A nasty worm, called Conficker or Downadup, infecting millions of computers worldwide is creating havoc in the Middle East and is spreading to one million machines daily.
Already nine million computers are affected. Security experts are wondering whether the attack is a harbinger of evil deeds to come.
The worm, a self-replicating program, takes advantage of networks or computers that have not kept up to date with security patches for Windows RPC Server Service.
"We have seen outbreaks of Downadup in the Middle East, and it reaffirms the fact that an antivirus package alone cannot protect a network against malicious activity," said Bulent Teksoz, Systems Engineering Manager at Symantec. "Attackers are becoming more sophisticated and therefore an organisation's security software needs to be able to provide tiers of protection.
"This virus propogates through multiple ways, including USB media, network connections and fileshares. Therefore, protection must cover multiple layers with total client management."

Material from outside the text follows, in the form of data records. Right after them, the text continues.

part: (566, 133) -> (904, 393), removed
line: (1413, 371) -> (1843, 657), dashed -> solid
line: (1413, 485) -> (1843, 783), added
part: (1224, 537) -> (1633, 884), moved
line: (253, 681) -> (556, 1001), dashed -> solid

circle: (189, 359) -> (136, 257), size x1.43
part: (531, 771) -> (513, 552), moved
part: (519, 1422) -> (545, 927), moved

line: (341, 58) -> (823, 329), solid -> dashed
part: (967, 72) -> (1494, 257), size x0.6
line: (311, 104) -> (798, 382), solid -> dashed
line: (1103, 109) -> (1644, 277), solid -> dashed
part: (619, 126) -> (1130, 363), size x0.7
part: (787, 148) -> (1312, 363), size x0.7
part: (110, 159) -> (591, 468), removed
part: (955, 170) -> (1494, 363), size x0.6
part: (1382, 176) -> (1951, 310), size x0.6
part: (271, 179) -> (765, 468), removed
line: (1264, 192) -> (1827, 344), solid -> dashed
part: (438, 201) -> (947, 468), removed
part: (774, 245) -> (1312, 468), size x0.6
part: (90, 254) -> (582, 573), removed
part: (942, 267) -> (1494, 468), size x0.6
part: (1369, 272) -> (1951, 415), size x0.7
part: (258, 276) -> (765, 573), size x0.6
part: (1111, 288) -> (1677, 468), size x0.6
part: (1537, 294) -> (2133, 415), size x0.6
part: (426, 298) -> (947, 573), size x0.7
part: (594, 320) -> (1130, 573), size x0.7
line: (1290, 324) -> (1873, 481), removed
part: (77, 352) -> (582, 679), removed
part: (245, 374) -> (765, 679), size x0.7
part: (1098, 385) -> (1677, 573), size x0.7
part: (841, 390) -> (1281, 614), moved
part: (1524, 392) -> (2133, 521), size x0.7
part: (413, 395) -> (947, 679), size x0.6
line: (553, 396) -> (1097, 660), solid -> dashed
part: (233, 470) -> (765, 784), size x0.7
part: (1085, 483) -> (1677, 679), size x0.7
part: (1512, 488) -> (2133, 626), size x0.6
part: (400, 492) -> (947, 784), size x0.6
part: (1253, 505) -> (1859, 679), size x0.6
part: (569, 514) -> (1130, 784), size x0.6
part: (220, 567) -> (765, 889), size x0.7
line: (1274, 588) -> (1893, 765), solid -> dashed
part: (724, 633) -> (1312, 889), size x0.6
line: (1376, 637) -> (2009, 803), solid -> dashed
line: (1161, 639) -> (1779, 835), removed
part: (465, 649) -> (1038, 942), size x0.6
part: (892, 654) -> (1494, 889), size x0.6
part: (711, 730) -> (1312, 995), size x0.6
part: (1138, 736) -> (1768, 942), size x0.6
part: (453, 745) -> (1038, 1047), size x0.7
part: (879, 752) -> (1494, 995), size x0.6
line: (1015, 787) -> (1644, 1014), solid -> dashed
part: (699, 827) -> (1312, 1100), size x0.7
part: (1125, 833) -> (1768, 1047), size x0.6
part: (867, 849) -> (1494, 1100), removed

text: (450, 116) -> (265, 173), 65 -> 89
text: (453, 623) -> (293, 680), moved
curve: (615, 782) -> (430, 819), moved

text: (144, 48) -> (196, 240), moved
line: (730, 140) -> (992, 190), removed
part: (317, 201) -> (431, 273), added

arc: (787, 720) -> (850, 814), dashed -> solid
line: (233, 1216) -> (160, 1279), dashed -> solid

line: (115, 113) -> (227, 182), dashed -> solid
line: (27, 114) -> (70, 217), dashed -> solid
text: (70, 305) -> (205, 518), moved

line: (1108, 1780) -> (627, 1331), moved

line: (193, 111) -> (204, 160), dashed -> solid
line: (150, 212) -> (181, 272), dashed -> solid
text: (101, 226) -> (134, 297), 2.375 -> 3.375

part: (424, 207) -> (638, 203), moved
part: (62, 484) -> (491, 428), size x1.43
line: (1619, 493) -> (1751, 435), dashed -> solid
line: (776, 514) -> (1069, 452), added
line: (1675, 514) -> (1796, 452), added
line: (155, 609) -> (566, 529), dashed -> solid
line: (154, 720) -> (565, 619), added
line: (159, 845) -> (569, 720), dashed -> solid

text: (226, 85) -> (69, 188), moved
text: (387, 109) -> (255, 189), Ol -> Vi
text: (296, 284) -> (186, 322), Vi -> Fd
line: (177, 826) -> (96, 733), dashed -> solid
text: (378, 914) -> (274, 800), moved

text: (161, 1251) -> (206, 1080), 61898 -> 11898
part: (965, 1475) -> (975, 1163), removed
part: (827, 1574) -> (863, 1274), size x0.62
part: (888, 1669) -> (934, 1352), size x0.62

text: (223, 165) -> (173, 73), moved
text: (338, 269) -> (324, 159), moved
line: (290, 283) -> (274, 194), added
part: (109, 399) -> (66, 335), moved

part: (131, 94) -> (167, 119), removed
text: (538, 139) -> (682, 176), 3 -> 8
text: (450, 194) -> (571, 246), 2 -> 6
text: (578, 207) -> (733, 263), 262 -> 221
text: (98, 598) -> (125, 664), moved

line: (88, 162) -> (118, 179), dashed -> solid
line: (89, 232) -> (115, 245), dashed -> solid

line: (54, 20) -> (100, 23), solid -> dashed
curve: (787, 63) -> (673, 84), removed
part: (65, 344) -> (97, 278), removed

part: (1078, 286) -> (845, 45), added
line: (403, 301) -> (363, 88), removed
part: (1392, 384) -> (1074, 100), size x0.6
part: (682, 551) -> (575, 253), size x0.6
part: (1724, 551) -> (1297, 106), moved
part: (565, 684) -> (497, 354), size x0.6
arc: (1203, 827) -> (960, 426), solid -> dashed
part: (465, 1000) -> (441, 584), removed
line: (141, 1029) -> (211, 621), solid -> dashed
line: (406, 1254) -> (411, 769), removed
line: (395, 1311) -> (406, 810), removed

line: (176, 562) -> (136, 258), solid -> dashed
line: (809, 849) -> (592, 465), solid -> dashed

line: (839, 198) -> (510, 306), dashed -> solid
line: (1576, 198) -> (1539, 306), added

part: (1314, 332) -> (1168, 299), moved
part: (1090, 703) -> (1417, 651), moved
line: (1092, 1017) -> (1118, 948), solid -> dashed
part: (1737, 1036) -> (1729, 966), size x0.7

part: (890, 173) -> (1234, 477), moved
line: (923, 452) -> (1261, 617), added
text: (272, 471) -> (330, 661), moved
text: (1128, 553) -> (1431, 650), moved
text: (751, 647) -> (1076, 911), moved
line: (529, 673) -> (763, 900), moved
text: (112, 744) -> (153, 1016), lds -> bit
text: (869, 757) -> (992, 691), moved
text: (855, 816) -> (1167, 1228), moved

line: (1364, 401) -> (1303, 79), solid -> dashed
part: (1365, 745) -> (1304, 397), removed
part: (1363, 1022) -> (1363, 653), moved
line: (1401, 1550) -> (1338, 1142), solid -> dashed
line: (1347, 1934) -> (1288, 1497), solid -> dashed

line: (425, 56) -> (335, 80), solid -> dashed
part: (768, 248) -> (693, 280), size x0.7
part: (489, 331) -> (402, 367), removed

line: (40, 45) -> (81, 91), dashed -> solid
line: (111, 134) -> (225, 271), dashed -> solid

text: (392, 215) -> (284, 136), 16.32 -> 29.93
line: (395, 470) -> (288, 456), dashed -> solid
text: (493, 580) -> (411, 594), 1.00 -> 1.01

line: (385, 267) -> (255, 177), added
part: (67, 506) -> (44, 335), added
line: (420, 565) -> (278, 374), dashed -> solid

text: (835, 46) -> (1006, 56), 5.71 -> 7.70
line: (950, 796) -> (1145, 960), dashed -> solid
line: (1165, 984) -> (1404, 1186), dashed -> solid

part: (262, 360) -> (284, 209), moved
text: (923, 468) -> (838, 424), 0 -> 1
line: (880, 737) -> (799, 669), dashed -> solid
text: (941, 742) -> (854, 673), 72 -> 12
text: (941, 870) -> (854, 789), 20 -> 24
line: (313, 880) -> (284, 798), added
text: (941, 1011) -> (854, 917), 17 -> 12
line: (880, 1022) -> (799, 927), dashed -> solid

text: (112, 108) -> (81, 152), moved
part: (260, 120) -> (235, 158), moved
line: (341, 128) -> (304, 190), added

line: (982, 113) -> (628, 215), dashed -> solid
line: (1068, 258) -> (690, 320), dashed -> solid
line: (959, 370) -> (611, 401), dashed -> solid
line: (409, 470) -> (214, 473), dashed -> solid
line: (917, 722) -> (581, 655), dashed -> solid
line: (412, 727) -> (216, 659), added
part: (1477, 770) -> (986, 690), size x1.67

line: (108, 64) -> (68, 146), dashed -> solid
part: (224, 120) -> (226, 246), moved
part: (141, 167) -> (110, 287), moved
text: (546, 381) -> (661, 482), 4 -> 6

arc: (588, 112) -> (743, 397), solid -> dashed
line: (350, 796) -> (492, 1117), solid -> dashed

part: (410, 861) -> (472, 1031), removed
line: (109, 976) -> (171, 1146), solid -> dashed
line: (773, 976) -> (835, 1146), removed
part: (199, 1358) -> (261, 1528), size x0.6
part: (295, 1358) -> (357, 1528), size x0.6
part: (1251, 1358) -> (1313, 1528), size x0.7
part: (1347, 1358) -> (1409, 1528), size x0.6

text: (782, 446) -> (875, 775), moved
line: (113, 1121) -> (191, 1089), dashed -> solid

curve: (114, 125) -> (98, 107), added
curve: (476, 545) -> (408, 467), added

It can infect machines from the internet or by hiding on USB memory sticks carrying data from one computer to another. Once in a computer it digs deep, setting up defenses that make it hard to extract. Malware could be triggered to steal data or turn control of infected computers over to hackers amassing "zombie" machines into "botnet" armies.
The Symantec response team says it is an extremely interesting piece of malicious code and one of the most prolific worms seen in years. The threat continues to impact mainly SMB and enterprise and most infections are being tracked in East Asia and South America, predominantly China, Argentina and Chile.
Though the virus has had its outbreak in the Middle East, certain vendors such as Fortinet have sent advisory notes to customer since October thereby helping customers to have regular virus and software updates.
Judhi Prasetyo, regional channel manager-Middle East from Fortinet, said: "According to the advisory note we released in October, we had warned our consumers about this worm and have seen it evolving since December. There have been two variants – Conficker (A) and Conficker (B). The former has been around since December but did not behave like the way it should. Therefore a second version called Conficker (B) got released."
He said: "So far it has not affected our customers as we have been asking them to carry software/virus updates, including virus signature. We don't expect this worm to affect enterprises in this region."
This worm also targets windows system, especially the unpatched Windows XP SP2 and Windows 2003 SP1 systems, causing problems for business who have not upgraded these systems. "Because many consumer systems automatically update to the latest patches, we are seeing less infections to home machines. Other worms released over the past few years have largely targeted older system versions, which have an ever decreasing distribution," said the Symantec security response team.
The Symantec Intelligence Analysis Team has recently begun monitoring W32.Downadup.B infections using the same method used to monitor W32.Downadup.A. Basically, both worms use custom date-based algorithms to generate 250 domain names per day.
These domains are then contacted by each infection in an attempt to obtain an update binary. By reverse engineering the algorithms and generating tools to mimic the domain generation routine, Symantec's team is able to predict domains that will be contacted by infected systems on future dates.
Customers can take advantage of this knowledge by preemptively registering domains that will be queried in the future and on the associated day, logging all of the results.